# [Selected passage]
****************

The hospital, which was designed in the Elizabethan style and built at a cost of £7,500, opened in 1853, replacing a hospital on Allergate. The building was on an 'H' plan, with decorated gables, chimneys and a central bell tower, and was set in an open field with a terrace to the front. A convalescent wing financed by donations from Dean Waddington, and additional wards financed by John Eden, opened in 1867 and 1886 respectively.

A freestanding building was added to the south of the hospital in 1914 to provide nursing accommodation, and an operating theatre on the east in 1919. A major proposal to expand the hospital from 50 to 204 bed was made around 1920, but not implemented. In 1938, a substantial extension called the Rushford Wing, designed by Cordingly and McIntyre, was added to the front of the building, hiding much of the original frontage. The wing was named after Hannah Rushford, who would later be the city's first female mayor.

The hospital joined the National Health Service in 1948. In 1971, a major reorganisation of Durham's hospitals made Dryburn Hospital the city's main hospital, while County Hospital became a dedicated psychiatric facility.

After psychiatric services had transferred to the Lanchester Road Hospital, the hospital closed in 2010.

****************

# [Tasks to complete]
• 1. Decide whether each statement agrees with the passage on the hospital's history: (a) The hospital opened in 1853 in place of one on Allergate. (b) The plan to grow the hospital to 204 beds was carried out. (c) The Rushford Wing was built onto the back of the building. Answer yes or no for each, quoting the words from the passage that settle it.
• 2. Transcribe the part of the passage on the hospital's history starting with "A freestanding building" and going on through "closed in 2010.".
• 3. Go on with the passage on the hospital's history, picking up after its last sentence.
The material that comes next has no connection to the hospital history.

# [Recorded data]

****************

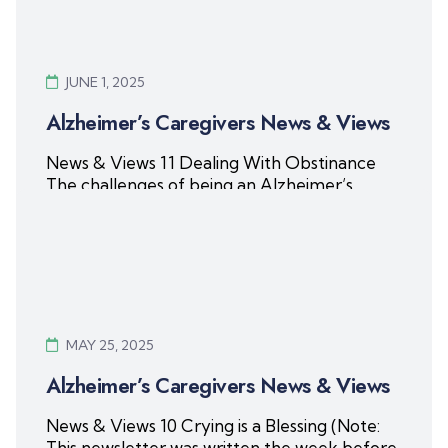
JUNE 1, 2025
Alzheimer’s Caregivers News & Views
News & Views 11 Dealing With Obstinance
The challenges of being an Alzheimer’s
caregiver are compounded when
Read More
MAY 25, 2025
Alzheimer’s Caregivers News & Views
News & Views 10 Crying is a Blessing (Note:
This newsletter was written the week before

****************

# [Outputs in order]
• 1.
(a) Yes: "opened in 1853, replacing a hospital on Allergate"
(b) No: "but not implemented"
(c) No: "was added to the front of the building"

• 2.
A freestanding building was added to the south of the hospital in 1914 to provide nursing accommodation, and an operating theatre on the east in 1919. A major proposal to expand the hospital from 50 to 204 bed was made around 1920, but not implemented. In 1938, a substantial extension called the Rushford Wing, designed by Cordingly and McIntyre, was added to the front of the building, hiding much of the original frontage. The wing was named after Hannah Rushford, who would later be the city's first female mayor.

The hospital joined the National Health Service in 1948. In 1971, a major reorganisation of Durham's hospitals made Dryburn Hospital the city's main hospital, while County Hospital became a dedicated psychiatric facility.

After psychiatric services had transferred to the Lanchester Road Hospital, the hospital closed in 2010.

• 3.
=== As a student residence ===
In 2014 planning permission was sought to remove the 1930s additions, returning the main building back to its original state and adapting it to house 82 student studio flats, and to create additional new-build blocks to house another 281 student flats. Planning was refused by Durham County Council, due to the effect of the new buildings on the city's conservation area and on local residents, but this decision was overturned and planning granted by the Planning Inspectorate in March 2016.

Construction work began on the new scheme in May 2017 and was completed in August 2018. The 363-bedroom complex was sold prior to completion to Unite Students, who operate it as Rushford Court.

=== Use by Durham University ===

During 2019–20, the site was used by Durham University to house John Snow College following the college's move from Queen's Campus in Thornaby-on-Tees, while the college awaited completion of its new buildings on the Mount Oswald site.

In January 2023, Durham University announced plans to work with the owners to provide the full facilities of a Durham University college on the site, accompanied by a planning proposal to construct an additional amenities building, set into existing terracing in front of the main historic building, which was approved in April 2023. The site will provide a temporary home for Hild Bede College from summer 2024, while that college's site at Leazes Road, Gilesgate, undergoes redevelopment. After the college returns to its permanent site, the university expects to found a new college on the Rushford Court site.